Beschreibung Galerie Lage/Anschrift  
 
Außenansicht:
Die Kirche präsentiert sich als eine Kombination aus einem älteren Feldsteinchor mit Backsteindetails und einer Kirchenhalle aus Backsteinen, die wohl aus der zweiten Hälfte des 13. Jahrhunderts stammt und 1249 geweiht wurde. Der westliche Giebel und der Turm aus Backstein über einem Feldsteinuntergeschoss stammen von der Renovierung aus dem Jahr 1869. Die Fenster haben teils stark tief eingeschnittene spitzbogige Gewände. Das in der zweiten Hälfte des 19. Jahrhunderts erneuerte Nordportal verfügt über eine wimpergartig bekrönte Wandvorlage mit profiliertem Gewände. Giebel, Chor und Portale weisen zahlreiche interessante architektonische Merkmal wie u.a. Rautenblenden, Zahnschnitte und Ecklisenen auf.
 
Innenansicht:
Das Sterngewölbe im Chor stammt aus dem 15. Jahrhundert, die über Hängewerk ansteigende Holzdecke im Schiff aus dem Jahr 1869. Aus der gleichen Zeit stammt die neugotische Holzausstattung aus Altaraufsatz, Kanzel, Taufe, Gestühl und Empore.

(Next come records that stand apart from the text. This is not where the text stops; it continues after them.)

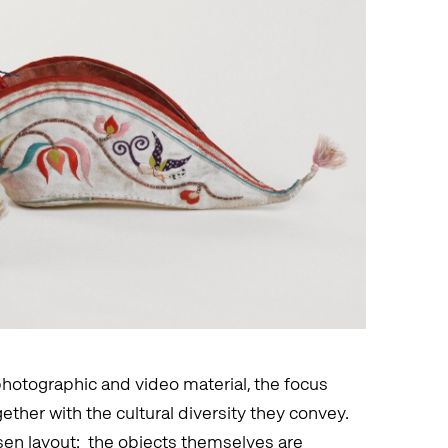
hotographic and video material, the focus
gether with the cultural diversity they convey.
osen layout: the objects themselves are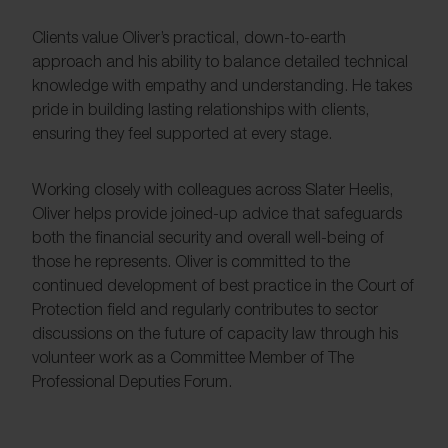
Clients value Oliver’s practical, down-to-earth
approach and his ability to balance detailed technical
knowledge with empathy and understanding. He takes
pride in building lasting relationships with clients,
ensuring they feel supported at every stage.
Working closely with colleagues across Slater Heelis,
Oliver helps provide joined-up advice that safeguards
both the financial security and overall well-being of
those he represents. Oliver is committed to the
continued development of best practice in the Court of
Protection field and regularly contributes to sector
discussions on the future of capacity law through his
volunteer work as a Committee Member of The
Professional Deputies Forum.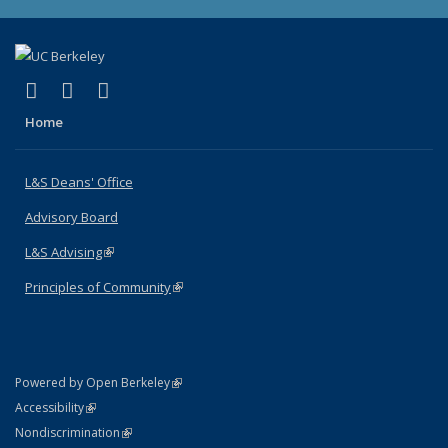
(link is external)
(link is external)
(link is external)
X (formerly Twitter)
LinkedIn
Instagram
Home
L&S Deans' Office
Advisory Board
L&S Advising
(link is external)
Principles of Community
(link is external)
(link is external)
Powered by Open Berkeley
Statement
(link is external)
Accessibility
Policy Statement
(link is external)
Nondiscrimination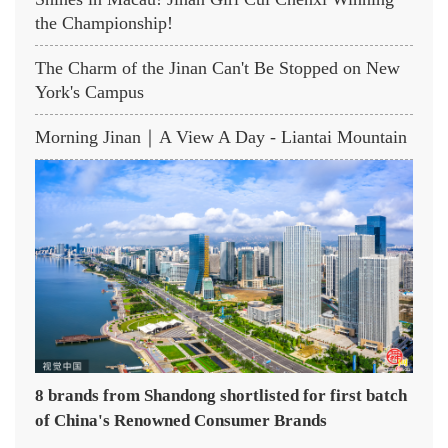
the Championship!
The Charm of the Jinan Can't Be Stopped on New
York's Campus
Morning Jinan｜A View A Day - Liantai Mountain
8 brands from Shandong shortlisted for first batch
of China's Renowned Consumer Brands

Der Altaraufsatz mit Wimpergbekrönung zeigt im Altargemälde zwischen eingestellten Säulen Christus im Garten Gethsemane. Die Kanzel hatte ursprünglich eine Aufgangsbrüstung. Taufe, Gemeindegestühl und Orgelempore haben geschnitztes Maßwerk gemeinsam. Das Chorgestühl hat aufwendige Bekrönungen mit durchbrochenem Maßwerk und Fialen.

Weitere Details auf einen Blick: Taufkuppa aus gotländischem Kalkstein aus der zweiten Hälfte des 13. Jahrhunderts, deren Fuß barock erneuert und die mit zwölf blattförmigen Blenden versehen ist.
 
Orgel:
Der neugotische Prospekt der Orgel ist durch Wimperge und Fialen gegliedert und mit durchbrochenem Maßwerk versehen. Erbaut wurde die Orgel 1870 von Barnim Grüneberg aus Stettin.
 
Glocke:

Anzahl: 1   Herstellungsjahr: 1869
Hersteller: Voß, Stettin

Vor der Errichtung des Turmes im Jahr 1869 gab es einen Fachwerkturm von 1796. Der heutige neugotische Turm verfügt über Ecklisenen, Treppen- und Maßwerkfries, ein spitzbogiges gestuftes Portal und gestufte Fenster. Die Blenden und Schallöffnungen im Obergeschoss sind zu Dreiergruppen zusammengefasst und übergiebelt. Der Turm hat einen achteckigen schiefergedeckten Spitzhelm.
 
Friedhof:
Den Kirch- und Friedhof umschließt eine Mauer aus Feld- und Backstein mit durchbrochenen Rauten. Dort stehen auch eine neugotische Friedhofskapelle aus Backstein sowie das Erbbegräbnis von Heyden.